ACE: A Model Poisoning Attack on Contribution Evaluation Methods in Federated Learning
Zhangchen Xu, Fengqing Jiang, Luyao Niu, Jinyuan Jia, Bo Li, Radha, Poovendran

TL;DR
This paper introduces ACE, a novel model poisoning attack on contribution evaluation methods in federated learning, demonstrating how malicious clients can manipulate perceived contributions without degrading global model accuracy.
Contribution
It is the first to reveal security vulnerabilities in contribution evaluation methods in federated learning and proposes an effective attack with limited defenses.
Findings
ACE successfully deceives state-of-the-art contribution metrics
ACE does not impair the global model's accuracy
Existing defenses are ineffective against ACE
Abstract
In Federated Learning (FL), a set of clients collaboratively train a machine learning model (called global model) without sharing their local training data. The local training data of clients is typically non-i.i.d. and heterogeneous, resulting in varying contributions from individual clients to the final performance of the global model.

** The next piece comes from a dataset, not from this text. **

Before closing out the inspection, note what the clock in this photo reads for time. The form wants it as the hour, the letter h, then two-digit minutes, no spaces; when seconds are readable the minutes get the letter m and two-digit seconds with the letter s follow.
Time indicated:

In response, many contribution evaluation methods were proposed, where the server could evaluate the contribution made by each client and incentivize the high-contributing clients to sustain their long-term participation in FL. Existing studies mainly focus on developing new metrics or algorithms to better measure the contribution of each client. However, the security of contribution evaluation methods of FL operating in adversarial environments is largely unexplored. In this paper, we propose the first model poisoning attack on contribution evaluation…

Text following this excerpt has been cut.